To be a yearbook or newspaper adviser, one must be willing to put in long hours after the school day ends and be paid for an insultingly small fraction of those hours; one must be able to persuade youngsters to put in those same hours; one must forge a commitment among students to producing a publication of excellence; one must somehow find a way to recruit and groom younger students for the next year's production; one must manage not to antagonize members of the custodial staff who are not overly tolerant of teachers and students working in the building after dark; and one must relinquish any semblance of a private life until the last layouts are submitted. Certainly, not all publication advisers are willing to go this far to work around budgetary and programming obstacles; not every publication must be excellent. More's the pity.


Journalism should be a fully funded elective course, encompassing all the budgetary and programming support that goes to the teaching of any trade. Perhaps journalism is not perceived as a trade, because journalists are usually college graduates. Certainly nobody would suggest that journalism students should not be thinking of college, but the skills taught in a journalism course involving the actual production of a publication are far too valuable to marginalize; just the necessity to learn editing skills makes such programming worth any funds allocated for it.

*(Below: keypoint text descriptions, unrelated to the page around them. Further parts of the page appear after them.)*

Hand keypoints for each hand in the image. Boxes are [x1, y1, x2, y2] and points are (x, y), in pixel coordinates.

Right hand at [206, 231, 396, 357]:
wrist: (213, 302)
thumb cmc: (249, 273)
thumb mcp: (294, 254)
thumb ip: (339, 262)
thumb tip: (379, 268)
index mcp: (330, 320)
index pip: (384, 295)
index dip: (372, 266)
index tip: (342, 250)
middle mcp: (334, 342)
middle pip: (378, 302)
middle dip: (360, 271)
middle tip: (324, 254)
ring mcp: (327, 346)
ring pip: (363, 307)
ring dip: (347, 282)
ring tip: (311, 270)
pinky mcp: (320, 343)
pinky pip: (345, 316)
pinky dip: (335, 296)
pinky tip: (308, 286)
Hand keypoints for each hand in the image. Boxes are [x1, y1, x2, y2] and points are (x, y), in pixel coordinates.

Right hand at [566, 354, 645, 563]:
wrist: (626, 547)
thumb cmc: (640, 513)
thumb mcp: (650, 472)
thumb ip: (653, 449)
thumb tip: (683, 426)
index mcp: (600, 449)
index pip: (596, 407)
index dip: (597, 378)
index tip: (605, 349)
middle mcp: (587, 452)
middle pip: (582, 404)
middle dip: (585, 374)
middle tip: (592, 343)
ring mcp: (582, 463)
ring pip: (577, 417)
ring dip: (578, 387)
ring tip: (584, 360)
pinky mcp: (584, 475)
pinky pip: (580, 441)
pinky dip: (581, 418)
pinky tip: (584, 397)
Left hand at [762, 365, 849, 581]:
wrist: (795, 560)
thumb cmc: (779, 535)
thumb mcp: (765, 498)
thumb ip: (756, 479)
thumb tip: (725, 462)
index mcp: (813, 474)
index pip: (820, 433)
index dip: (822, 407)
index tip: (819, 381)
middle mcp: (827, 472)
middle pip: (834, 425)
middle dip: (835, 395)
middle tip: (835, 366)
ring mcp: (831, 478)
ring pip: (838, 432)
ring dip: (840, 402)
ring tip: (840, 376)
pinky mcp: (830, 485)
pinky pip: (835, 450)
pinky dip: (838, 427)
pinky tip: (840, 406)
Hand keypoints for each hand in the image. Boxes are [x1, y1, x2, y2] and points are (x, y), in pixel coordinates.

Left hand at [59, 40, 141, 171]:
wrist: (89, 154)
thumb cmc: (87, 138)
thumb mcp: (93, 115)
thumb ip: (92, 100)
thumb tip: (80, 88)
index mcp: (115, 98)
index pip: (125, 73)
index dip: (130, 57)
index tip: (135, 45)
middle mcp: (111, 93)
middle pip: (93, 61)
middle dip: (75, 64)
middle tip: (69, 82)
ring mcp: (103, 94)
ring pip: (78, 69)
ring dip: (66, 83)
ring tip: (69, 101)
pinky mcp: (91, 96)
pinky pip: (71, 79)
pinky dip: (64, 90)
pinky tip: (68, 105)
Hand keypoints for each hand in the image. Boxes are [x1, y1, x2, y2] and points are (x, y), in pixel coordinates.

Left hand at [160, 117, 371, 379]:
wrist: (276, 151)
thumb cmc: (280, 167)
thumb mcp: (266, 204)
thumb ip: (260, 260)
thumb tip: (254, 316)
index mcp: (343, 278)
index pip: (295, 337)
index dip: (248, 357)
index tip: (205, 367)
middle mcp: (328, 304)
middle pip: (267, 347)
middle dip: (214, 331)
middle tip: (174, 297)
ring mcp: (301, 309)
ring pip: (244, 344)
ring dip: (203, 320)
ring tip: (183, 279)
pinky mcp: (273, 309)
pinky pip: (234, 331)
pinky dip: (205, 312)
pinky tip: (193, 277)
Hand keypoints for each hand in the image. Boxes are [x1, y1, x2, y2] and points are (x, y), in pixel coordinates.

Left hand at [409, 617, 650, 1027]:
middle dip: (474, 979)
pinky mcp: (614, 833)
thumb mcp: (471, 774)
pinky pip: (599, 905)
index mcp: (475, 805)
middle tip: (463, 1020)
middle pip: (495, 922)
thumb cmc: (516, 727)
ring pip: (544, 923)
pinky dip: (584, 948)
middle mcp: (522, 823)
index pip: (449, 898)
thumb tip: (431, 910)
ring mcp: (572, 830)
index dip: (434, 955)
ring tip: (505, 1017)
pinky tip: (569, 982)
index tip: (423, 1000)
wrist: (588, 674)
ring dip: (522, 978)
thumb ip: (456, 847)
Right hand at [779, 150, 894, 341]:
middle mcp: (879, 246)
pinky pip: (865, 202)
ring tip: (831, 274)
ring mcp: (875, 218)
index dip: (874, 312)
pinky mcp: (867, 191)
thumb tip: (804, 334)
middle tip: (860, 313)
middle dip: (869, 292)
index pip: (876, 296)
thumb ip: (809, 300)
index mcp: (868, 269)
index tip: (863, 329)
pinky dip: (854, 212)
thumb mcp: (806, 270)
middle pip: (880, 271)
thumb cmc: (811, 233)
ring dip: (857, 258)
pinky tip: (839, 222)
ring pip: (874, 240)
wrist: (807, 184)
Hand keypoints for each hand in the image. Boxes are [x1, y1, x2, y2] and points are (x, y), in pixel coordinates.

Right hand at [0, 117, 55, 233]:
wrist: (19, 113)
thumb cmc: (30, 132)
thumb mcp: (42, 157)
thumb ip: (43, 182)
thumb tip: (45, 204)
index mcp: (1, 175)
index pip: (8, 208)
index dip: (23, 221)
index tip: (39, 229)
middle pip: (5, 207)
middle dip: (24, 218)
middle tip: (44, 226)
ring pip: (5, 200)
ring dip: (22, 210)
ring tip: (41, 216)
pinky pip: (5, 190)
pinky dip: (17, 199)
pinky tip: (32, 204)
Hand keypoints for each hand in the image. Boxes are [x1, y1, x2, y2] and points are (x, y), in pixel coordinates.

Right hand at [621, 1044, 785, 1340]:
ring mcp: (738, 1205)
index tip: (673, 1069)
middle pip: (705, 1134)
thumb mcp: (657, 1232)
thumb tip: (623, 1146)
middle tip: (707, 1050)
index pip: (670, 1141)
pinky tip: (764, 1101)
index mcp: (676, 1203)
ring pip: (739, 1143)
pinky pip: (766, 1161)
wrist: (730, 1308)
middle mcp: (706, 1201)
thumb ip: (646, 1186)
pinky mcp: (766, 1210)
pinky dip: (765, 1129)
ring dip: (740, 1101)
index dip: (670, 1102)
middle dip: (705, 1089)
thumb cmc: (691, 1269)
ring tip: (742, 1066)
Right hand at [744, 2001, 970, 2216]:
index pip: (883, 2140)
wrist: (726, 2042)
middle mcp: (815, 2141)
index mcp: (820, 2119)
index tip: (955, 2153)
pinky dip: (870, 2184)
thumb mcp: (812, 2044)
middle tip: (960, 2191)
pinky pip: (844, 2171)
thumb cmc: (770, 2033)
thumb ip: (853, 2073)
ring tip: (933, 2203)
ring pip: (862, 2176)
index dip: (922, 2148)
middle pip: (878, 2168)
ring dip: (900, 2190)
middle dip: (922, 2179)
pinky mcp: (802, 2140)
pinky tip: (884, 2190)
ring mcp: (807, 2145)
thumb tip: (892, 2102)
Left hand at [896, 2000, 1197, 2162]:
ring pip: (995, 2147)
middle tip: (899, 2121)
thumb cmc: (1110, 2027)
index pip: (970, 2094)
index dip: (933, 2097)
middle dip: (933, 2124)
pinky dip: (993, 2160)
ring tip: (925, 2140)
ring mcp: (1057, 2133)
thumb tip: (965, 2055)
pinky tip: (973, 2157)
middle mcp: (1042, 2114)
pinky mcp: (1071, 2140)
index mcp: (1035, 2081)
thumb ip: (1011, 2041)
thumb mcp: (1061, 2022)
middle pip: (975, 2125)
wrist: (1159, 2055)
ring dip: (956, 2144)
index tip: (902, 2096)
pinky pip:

All of the journalistic values inherent in learning to produce a publication acquire an enhanced immediacy when students actually have to produce one. This is partly because, as students, they would have a level of guidance and defining perspective not necessarily evident in the media industry today. In any case, as pulp text has always been more popular than quality text, and e-media have spawned a global blizzard of pulp text, it is profoundly disturbing to me that semantic clarity and journalistic integrity are not high-priority concerns for today's public school curriculum writers.

If the pen is mightier than the sword, then those who wield it—as well as those who live in the path of its might—must learn to be morally and intellectually accountable, or some future Hitler may again profit by the intellectual apathy of the masses.

Freda Schwartz is a high school English teacher in the New York City school system.